Alwaght- Syria has written to the United Nations complaining about ongoing military operation by Turkey on its territory.
“The Ministry added that Syria strongly rejects all attempts of Turkish regime to rely on UNSC resolutions no. 1373, 1624, 1170 and 1178 as no resolutions of these give the member states the right to harm the sovereignty of other states and launch military operations on their territories under the pretext of counterterrorism,” Syria’s official news agency SANA reported.
“The Syrian Arab Republic stresses that the presence of any foreign military operations on its territories without its overt approval is an assault and occupation, which will be dealt with on that basis,” it continued to say, adding that the Turkish military operation on Syria constitutes a violation of the UN Charter.
“The Syrian Arab Republic urges the UNSC not to allow to any state to use force in a way that contradicts with the international law or to depend on the charter to justify its aggressive atrocities as it also urges the Council not to make the Charter a method by the hands of such states to explain it in accordance to their narrow interests that contradict with the context and core of the Charter, noting that the Representatives of the United States, Britain and France, who claimed to cry over Syrian civilians before, did not speak a word about Turkish atrocities in Afrin,” the letter concluded
Over the past days, the Kurds have been facing Turkey's so-called Operation Olive Branch, which was by Ankara in a bid to eliminate the US-backed Kurdish YPG militants, which Ankara views as a terror organization and the Syrian branch of the outlawed Kurdish Workers Party (PKK).
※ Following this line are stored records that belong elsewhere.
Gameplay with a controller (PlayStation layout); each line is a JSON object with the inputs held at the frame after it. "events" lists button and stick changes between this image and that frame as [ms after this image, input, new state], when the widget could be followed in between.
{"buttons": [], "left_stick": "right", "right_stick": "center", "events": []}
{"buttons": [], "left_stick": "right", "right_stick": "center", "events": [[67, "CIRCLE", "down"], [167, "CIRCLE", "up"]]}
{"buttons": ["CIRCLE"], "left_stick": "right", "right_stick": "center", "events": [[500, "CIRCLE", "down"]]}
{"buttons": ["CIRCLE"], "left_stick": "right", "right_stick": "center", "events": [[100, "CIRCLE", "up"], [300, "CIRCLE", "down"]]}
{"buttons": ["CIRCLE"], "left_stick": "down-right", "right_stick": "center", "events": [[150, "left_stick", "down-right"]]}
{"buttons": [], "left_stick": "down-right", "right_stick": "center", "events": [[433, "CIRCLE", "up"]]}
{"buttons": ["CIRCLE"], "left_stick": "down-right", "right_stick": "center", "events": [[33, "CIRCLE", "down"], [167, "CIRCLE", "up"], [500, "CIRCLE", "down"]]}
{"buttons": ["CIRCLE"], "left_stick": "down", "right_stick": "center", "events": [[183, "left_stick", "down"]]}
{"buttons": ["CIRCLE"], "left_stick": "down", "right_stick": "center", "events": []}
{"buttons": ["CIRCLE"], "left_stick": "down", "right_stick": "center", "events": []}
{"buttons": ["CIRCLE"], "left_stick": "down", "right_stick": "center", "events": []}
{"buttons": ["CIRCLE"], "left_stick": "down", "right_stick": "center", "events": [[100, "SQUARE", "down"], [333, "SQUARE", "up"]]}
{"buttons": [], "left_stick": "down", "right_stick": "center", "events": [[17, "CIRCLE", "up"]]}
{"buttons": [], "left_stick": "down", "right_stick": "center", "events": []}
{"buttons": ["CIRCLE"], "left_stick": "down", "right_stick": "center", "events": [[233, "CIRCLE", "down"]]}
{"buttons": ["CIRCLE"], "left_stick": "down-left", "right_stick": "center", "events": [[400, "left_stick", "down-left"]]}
The latter has been fighting for an autonomous region inside Turkey since 1984.
Syria has on several occasions condemned the Turkish aggression against its territory and vowed to respond with appropriate action.
The Kurds in northern Syria have been trying over the past years to hive off their administrative affairs from the central government by trying to assume autonomous powers.
The latest statement is viewed as a step back by the Kurdish militants from attempts to establish a state in Syria’s northern regions which they captured from ISIS terrorists a few months ago and refused to hand over to the central government.